谷 充展のブログ

ある時、不意に胸を衝く言葉たち。そういうものが、どこかに隠れている。そんな場所。

パリ、ベイルート、リアクション

*最初に断っておくけれども、今日の記事に誰かを非難するという意図は全くないです。

 

土曜日。雨のために審判割当が中止となる。

 

8時前に目が覚めてFacebookを見てみると、パリで起きたテロについての投稿や、欧州各紙のアカウントが続報を流すのがタイムラインを埋め尽くしていた。ツイッターを見ていると、ハッシュタグで#PrayforParisとか色々出ていた。何か、妙な違和感があった。ところで2日前くらいに、ベイルートでの同時多発テロのニュースをYahoo!ニュースで読んでいた。40人前後の犠牲者が出ていたように思う。その時は、SNSのタイムライン上で、このテロに関連する投稿を目にすることはまったくなかった。

 

そこに、今朝のパリでの事件。その妙な違和感は、初めは誰かを糾弾するようなスタンスを取っていた。「なんでパリだと、そうやってやれ連帯だの黒いリボンだのなんだの、やれ文明に対する攻撃だのなんだのと声を上げるくせに、ベイルートのテロに対してはそうならないんだよ」と言ったようなニュアンスである。しかしながら、即座にこのような他責的な自分の反応に対して、違和感を持った。ちょうど、6月にアメリカ連邦最高裁同性婚容認の判決を出した際にFacebookプロフィール画像をレインボー加工することに関して以前書いたのと、同じような感覚である。

 

taninho.hatenablog.com

 

もう少し考えていると、ほかならぬ自分自身が、ベイルートのテロとパリのテロに対して、異なる反応を示しているのが見えてくる。同時に、自分のSNSの友達やフォローしている人たちが、国外だとほとんどヨーロッパの国の人たちであることを、再認識した。彼らヨーロッパの人たちからすれば、同じ価値観を共有している(少なくともそう思われている)パリでテロが起こったとなると、他の地域での事件と比べて数倍も数十倍も自分ごとのように思われるだろうことは容易に想像できる。もし、自分のFacebookの友達の半分がアラブ圏の人々だったら、当然タイムラインで目にするパリでのテロに対するリアクションも、ずいぶん違ったものになっていたのだろう。

........

■ 練習問題 ■
1. パリとベイルートのテロをめぐるブログ記事のうち、「土曜日。雨のために審判割当が中止となる。」で始まり「することはまったくなかった。」で終わる部分を、「審判割当」を「練習試合」に差し替えて書き出すこと。
2. パリとベイルートのテロをめぐるブログ記事を、最後の文の後から書き継ぐこと。

........

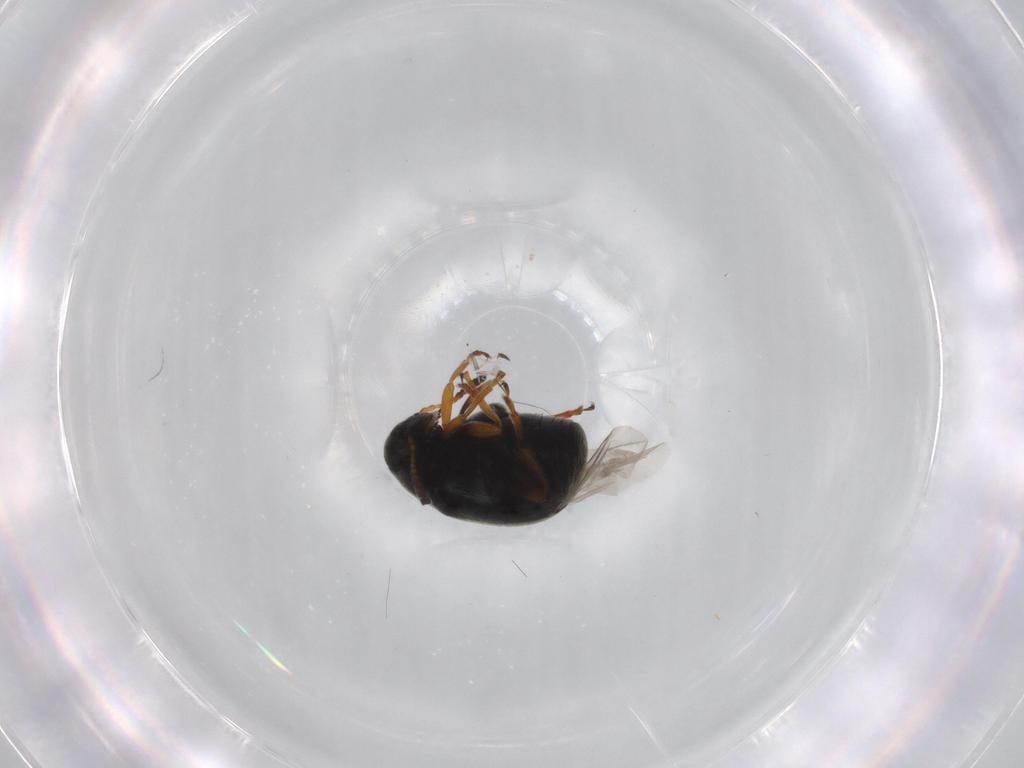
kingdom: Animalia
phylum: Arthropoda
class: Insecta
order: Coleoptera
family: Chrysomelidae
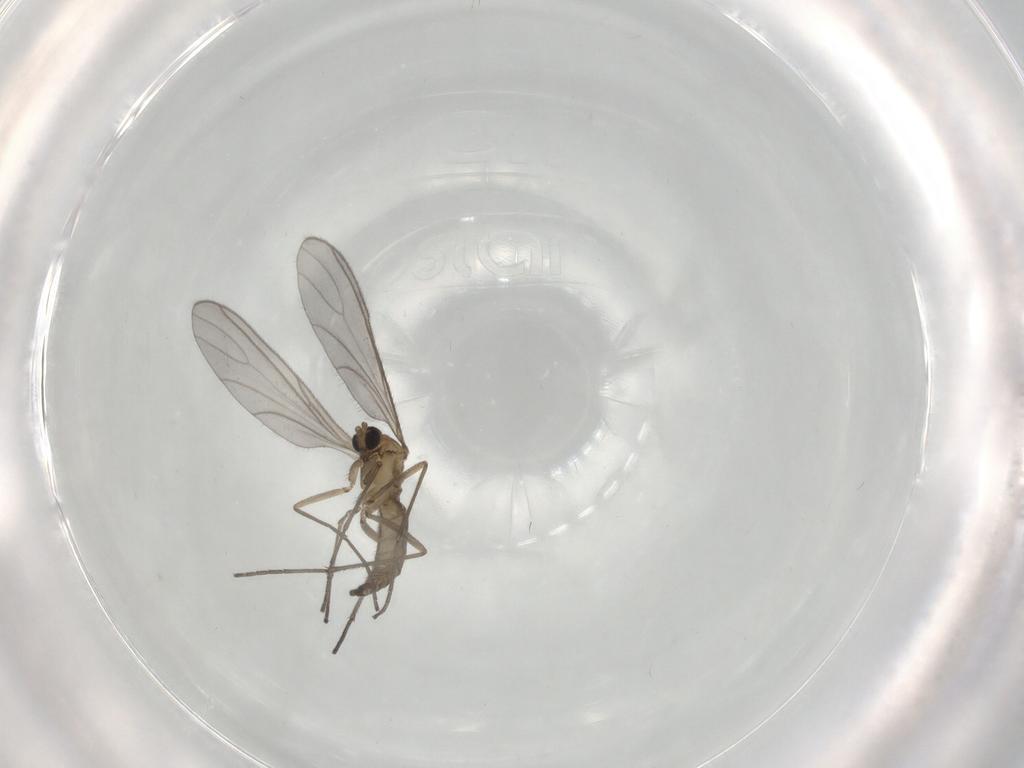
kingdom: Animalia
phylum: Arthropoda
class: Insecta
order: Diptera
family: Sciaridae
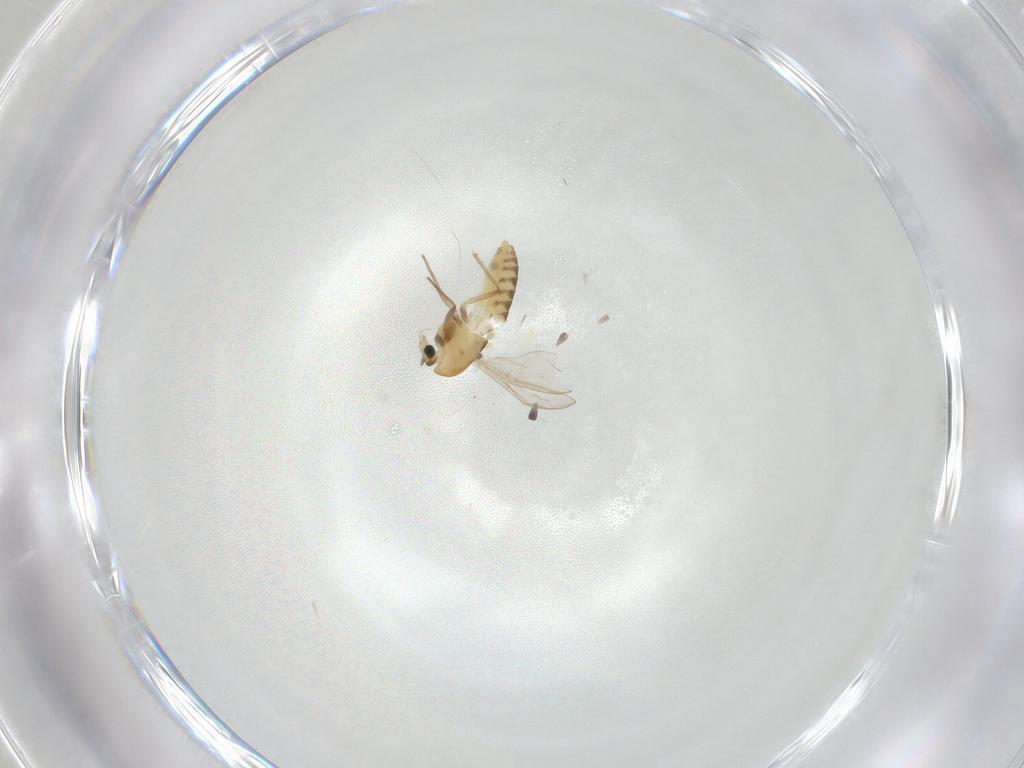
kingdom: Animalia
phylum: Arthropoda
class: Insecta
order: Diptera
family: Chironomidae
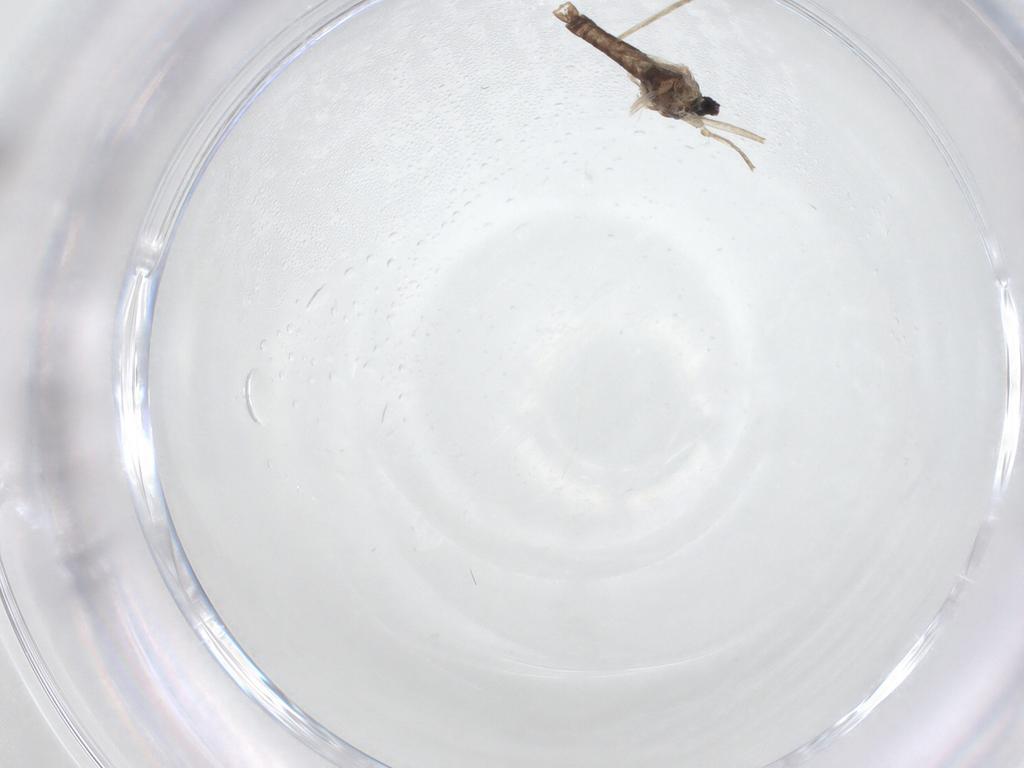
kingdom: Animalia
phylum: Arthropoda
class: Insecta
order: Diptera
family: Cecidomyiidae
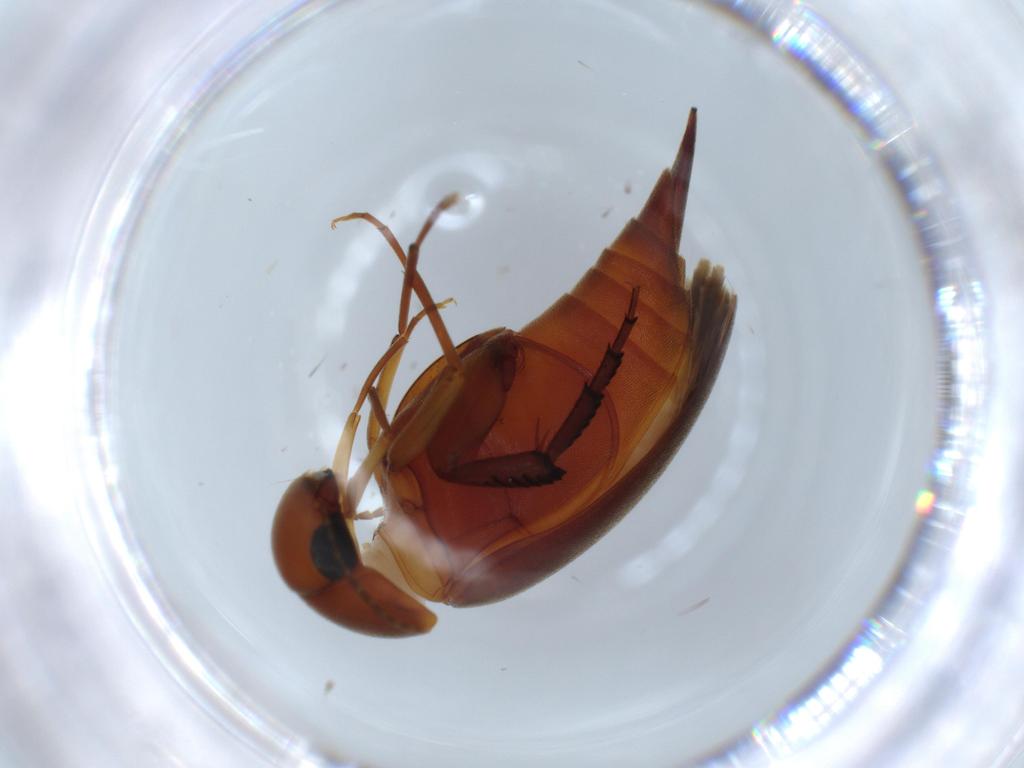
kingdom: Animalia
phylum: Arthropoda
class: Insecta
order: Coleoptera
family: Mordellidae
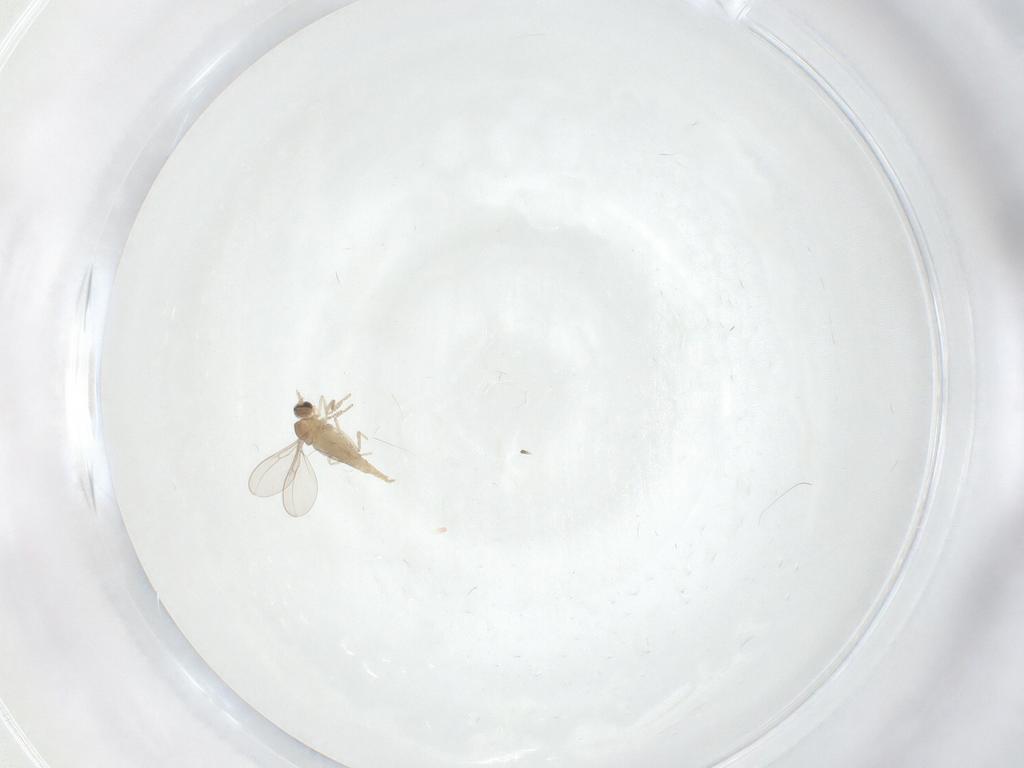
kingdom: Animalia
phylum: Arthropoda
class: Insecta
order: Diptera
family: Cecidomyiidae
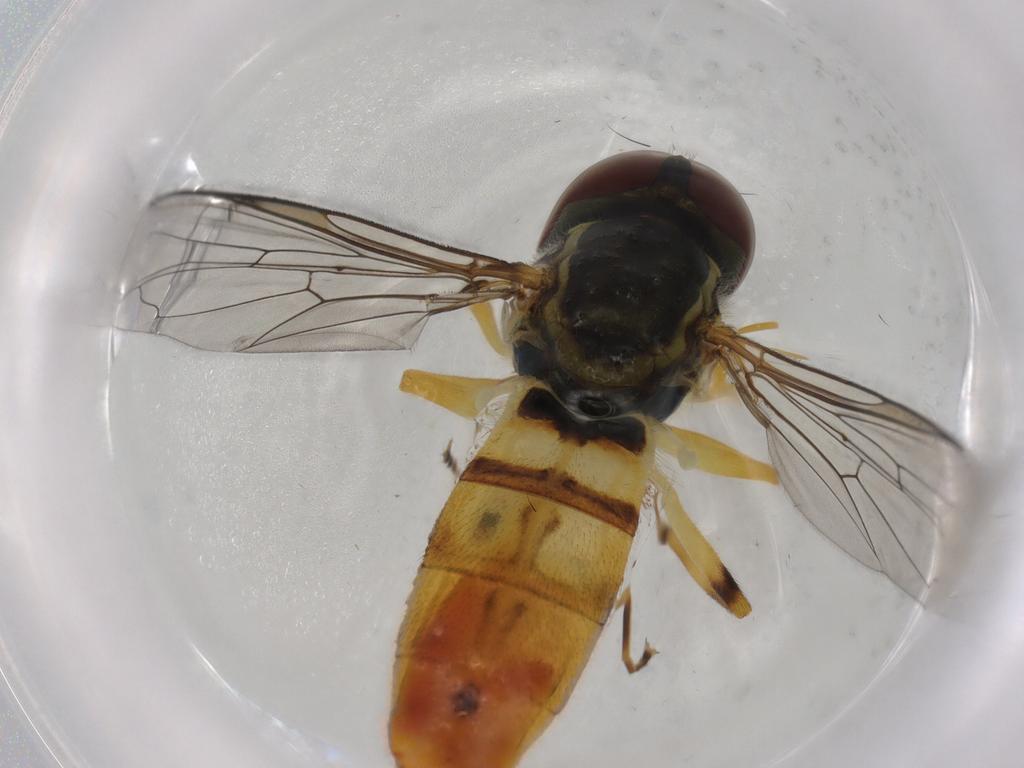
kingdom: Animalia
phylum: Arthropoda
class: Insecta
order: Diptera
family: Syrphidae
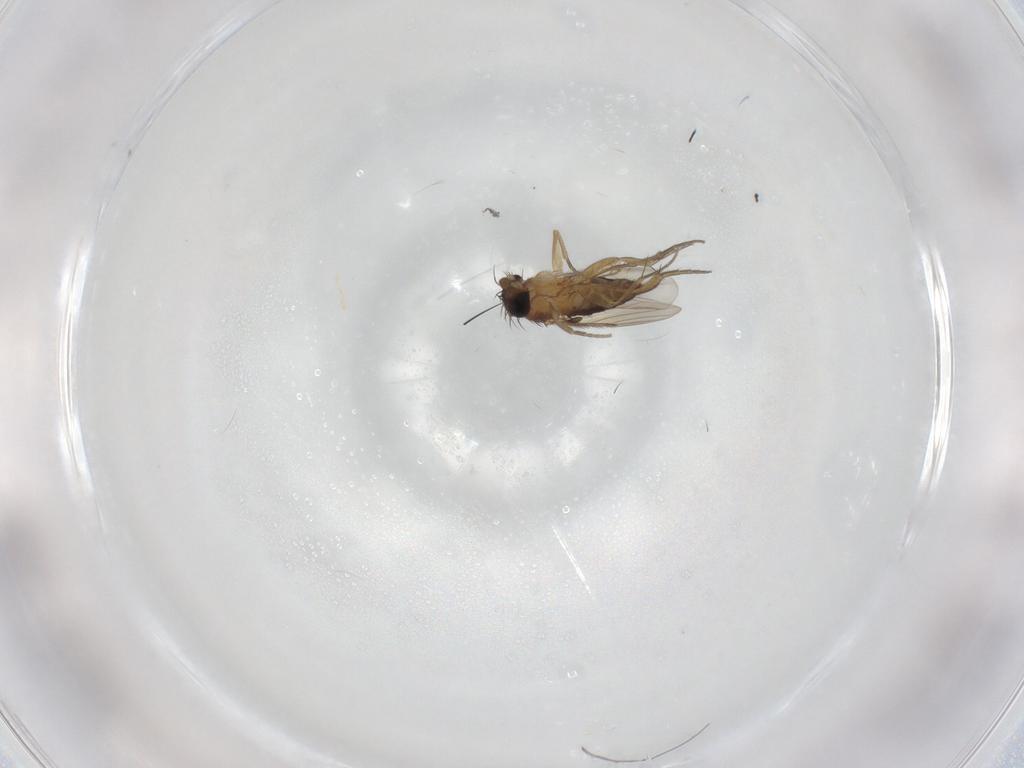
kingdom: Animalia
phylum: Arthropoda
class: Insecta
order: Diptera
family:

........

■ 解答例 ■
1.
土曜日。雨のために練習試合が中止となる。

 

8時前に目が覚めてFacebookを見てみると、パリで起きたテロについての投稿や、欧州各紙のアカウントが続報を流すのがタイムラインを埋め尽くしていた。ツイッターを見ていると、ハッシュタグで#PrayforParisとか色々出ていた。何か、妙な違和感があった。ところで2日前くらいに、ベイルートでの同時多発テロのニュースをYahoo!ニュースで読んでいた。40人前後の犠牲者が出ていたように思う。その時は、SNSのタイムライン上で、このテロに関連する投稿を目にすることはまったくなかった。

2.
 

 最初に持った他責的な違和感というのは、ベイルートのテロとパリのテロとに対して自分自身が下す評価の違いにその矛先が向けられていたのだと思う。それはある意味で、国や文化圏に対する親密さの距離感の違いと言える。

 

プエルト・リコに対して少し特別な感情があるのはリッキー・マーティンの出身地だからであり、スウェーデンに対するスタンスと他の北欧の国に対するスタンスの違いは大学でスウェーデン語を学びスウェーデンに留学していたからであり、スペインと他のスペイン語圏の国に対する愛着の違いには何か理由があり、はたまた自分の大切な友人が過去に住んでいたりした国にはまた特別な感情を持っているのも、そういうことなのだと思う。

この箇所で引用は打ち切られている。